Pallavi Jaikishen, one of India’s few and finest couturiers, on all that it takes to put together a fashion show that’s worth being at India Couture Week
The flurry at Pallavi Jaikishen’s opulent Peddar Road store, Paraphernalia, isn’t unjustified. Three assistants and three office boys are getting the invitations sorted, packaged and ready to be delivered. These will be sent out to only those who have been accepted the previously sent letter of intent (to attend the designer’s show), and have confirmed on the telephone thereafter.

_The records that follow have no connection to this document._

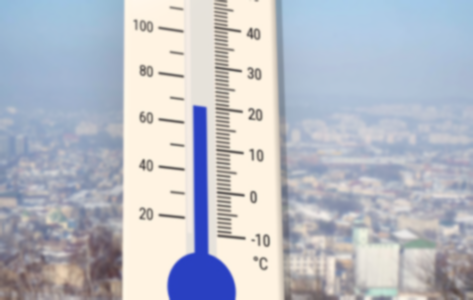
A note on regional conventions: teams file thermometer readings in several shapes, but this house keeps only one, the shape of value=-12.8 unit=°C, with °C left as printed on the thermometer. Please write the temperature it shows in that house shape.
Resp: value=20 unit=°C
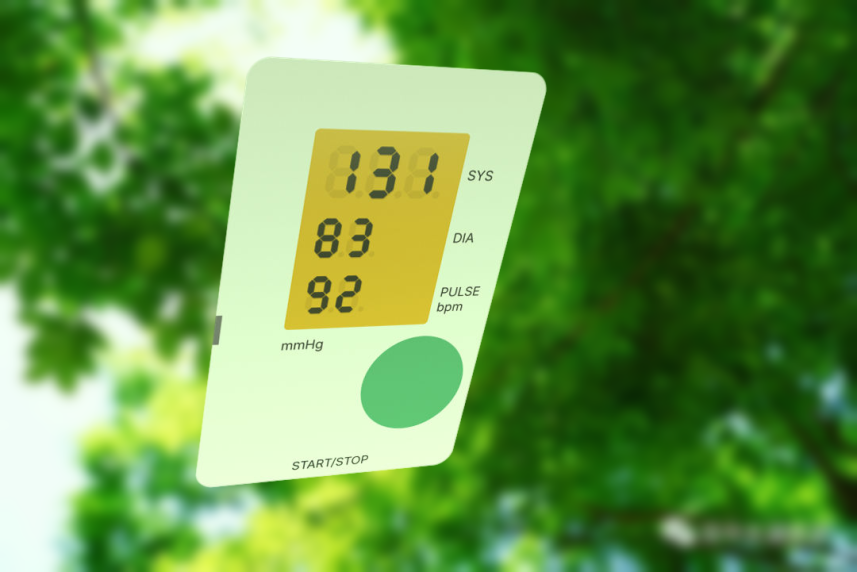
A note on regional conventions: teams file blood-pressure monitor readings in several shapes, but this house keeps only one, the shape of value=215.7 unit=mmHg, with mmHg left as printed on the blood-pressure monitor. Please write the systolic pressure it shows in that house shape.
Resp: value=131 unit=mmHg
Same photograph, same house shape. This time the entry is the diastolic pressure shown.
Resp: value=83 unit=mmHg
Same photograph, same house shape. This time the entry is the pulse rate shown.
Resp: value=92 unit=bpm
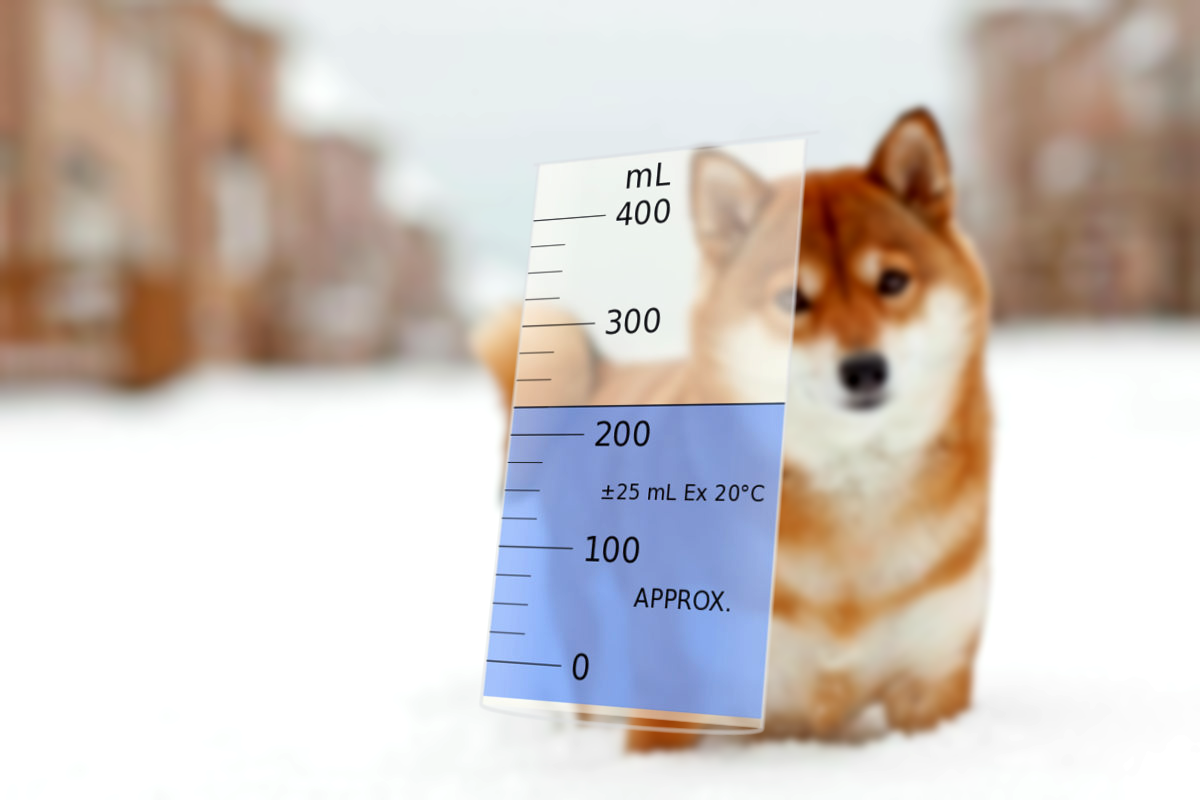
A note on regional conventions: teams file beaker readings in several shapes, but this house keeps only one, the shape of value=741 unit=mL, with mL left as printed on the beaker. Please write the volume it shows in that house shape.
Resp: value=225 unit=mL
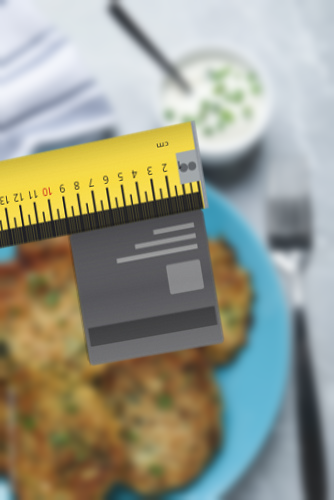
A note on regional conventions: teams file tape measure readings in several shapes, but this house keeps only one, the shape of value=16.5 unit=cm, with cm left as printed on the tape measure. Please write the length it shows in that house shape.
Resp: value=9 unit=cm
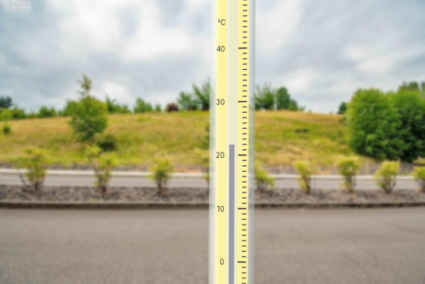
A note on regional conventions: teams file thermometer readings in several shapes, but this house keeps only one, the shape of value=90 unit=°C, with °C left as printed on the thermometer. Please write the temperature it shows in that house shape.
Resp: value=22 unit=°C
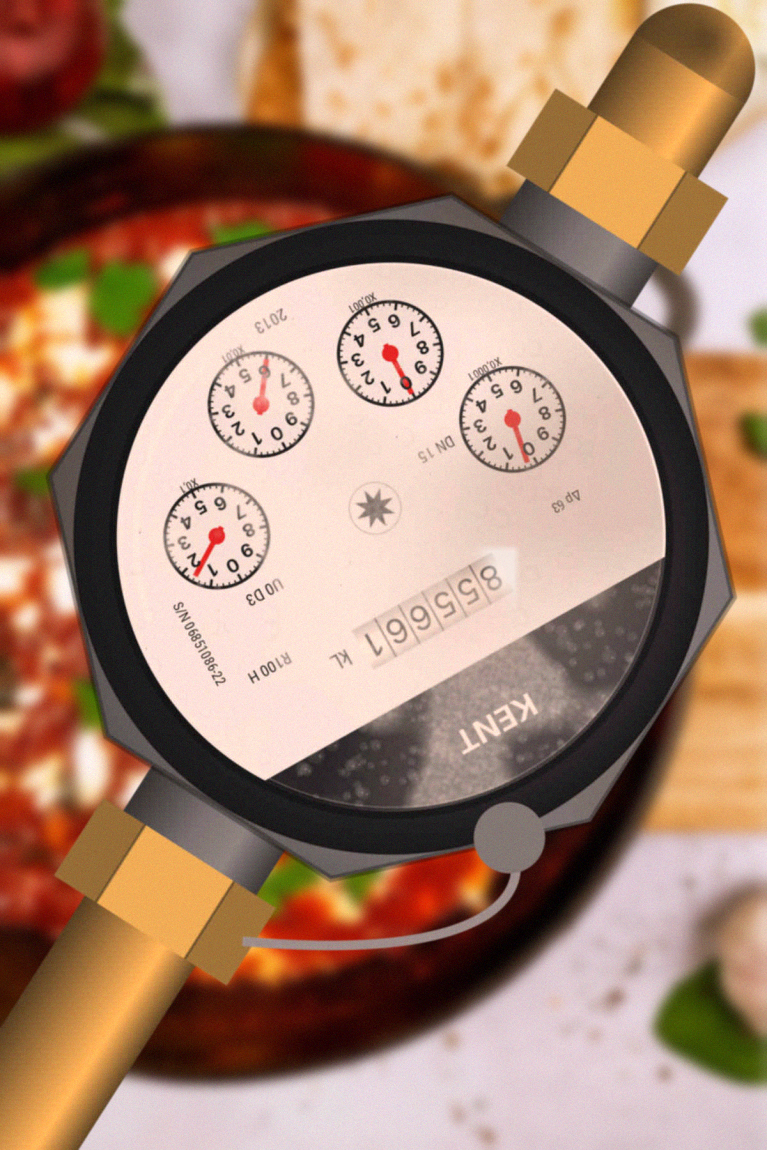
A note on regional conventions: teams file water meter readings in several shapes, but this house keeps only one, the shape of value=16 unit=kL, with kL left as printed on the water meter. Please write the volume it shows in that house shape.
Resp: value=855661.1600 unit=kL
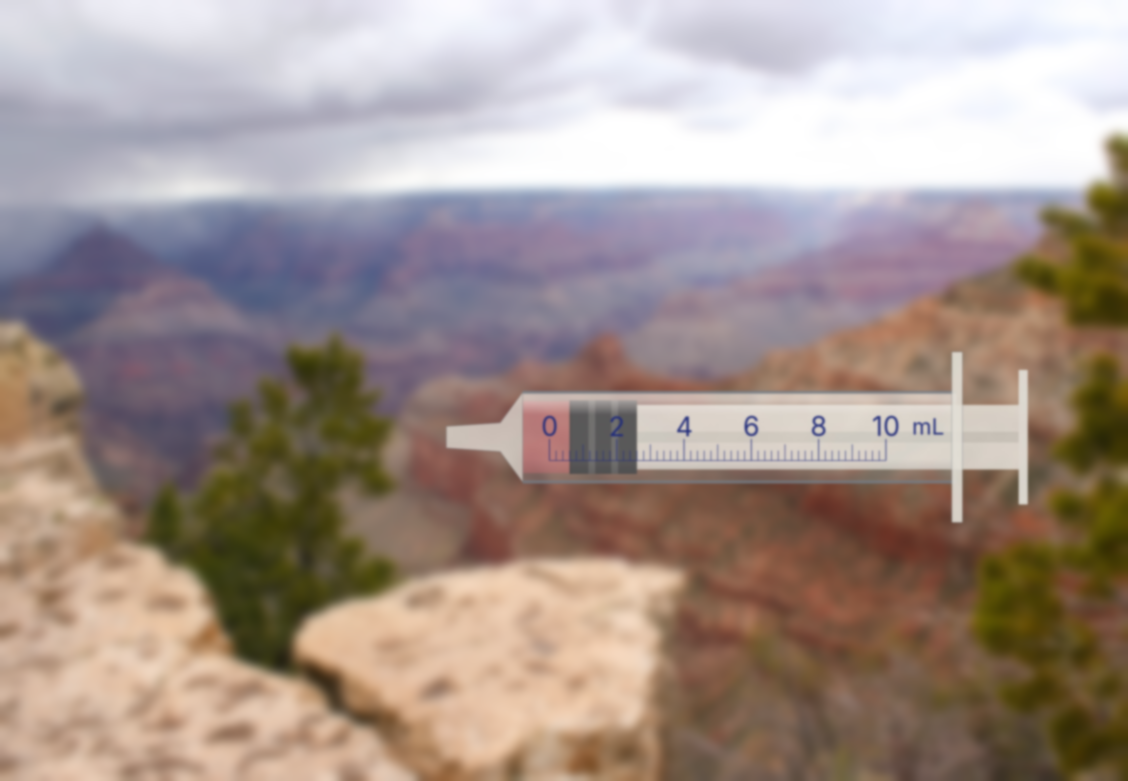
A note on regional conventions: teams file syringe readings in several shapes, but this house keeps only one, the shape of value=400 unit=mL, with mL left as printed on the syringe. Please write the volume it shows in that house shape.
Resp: value=0.6 unit=mL
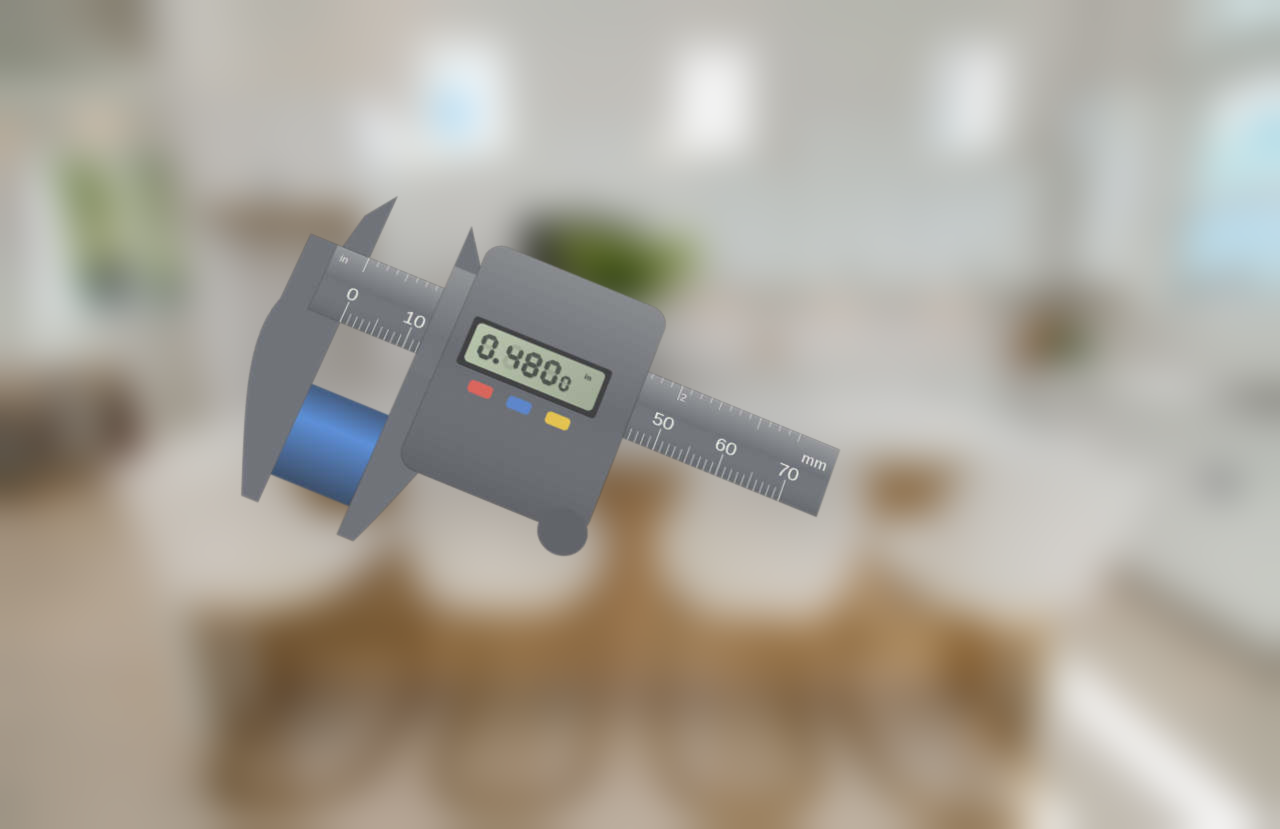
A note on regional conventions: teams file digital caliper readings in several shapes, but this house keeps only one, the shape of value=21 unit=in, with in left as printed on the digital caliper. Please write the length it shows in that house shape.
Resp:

The large pink bags contain a letter personally signed by the designer, a kilo of the finest Belgian chocolate in the country (Napolean, made by Jaikishen’s son Chetan’s company, priced at Rs 2,000 a pop) and a set of organdie placemats and napkins, with cutwork and self-embroidery (made by her other son Yogi’s export house, priced above Rs 1,600). If Rs 4,000 per invitation makes you cringe with impecuniousness, you haven’t heard of India Couture Week.
The country’s first couture week follows a decade after its first fashion week. It may be dipped in irony, since India is best known for her handiwork—elaborate embroideries, finely woven silks, gold threadwork—all the perquisites that our bountiful manual labour offers. But since ready-to-wear (or, as it’s fashionably called the world over, prêt-a-porter) was the order of the day in the USA and Europe, ready-to-wear it had to be for India too.
Finally, the Fashion Design Council of India roped in Mumbai socialite-cum-property magnate Sunny Dewan to spare a few crores on a three-year contract, and the HDIL India Couture Week was on its way. The celebration of ostentations began at the lawns of the Grand Hyatt, Mumbai, last Tuesday, September 16, amidst pouring rain and a dampener of an opening show by Ritu Kumar. It concludes tonight with shows by Manish Malhotra and Rohit Bal. Other participating designers include Tarun Tahiliani, JJ Valaya, Anamika Khanna, Varun Bahl, Manav Gangwani, Suneet Varma and Ashish Soni.